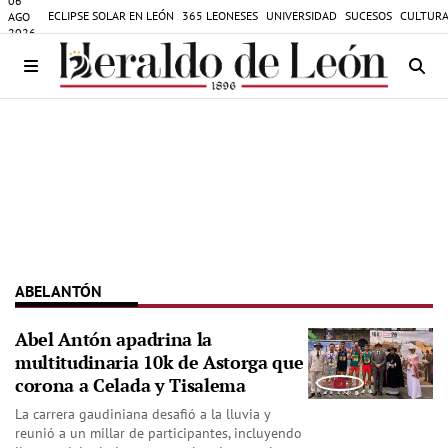
06
ECLIPSE SOLAR EN LEÓN
365 LEONESES
UNIVERSIDAD
SUCESOS
CULTURA
AGO
2026
ABEL ANTÓN
Abel Antón apadrina la
multitudinaria 10k de Astorga que
corona a Celada y Tisalema
La carrera gaudiniana desafió a la lluvia y
reunió a un millar de participantes, incluyendo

* [Work to be completed] Give back, unchanged, the line that holds "corona a Celada y Tisalema" along with all lines after it through the last line above.

* [Response box]
corona a Celada y Tisalema
La carrera gaudiniana desafió a la lluvia y
reunió a un millar de participantes, incluyendo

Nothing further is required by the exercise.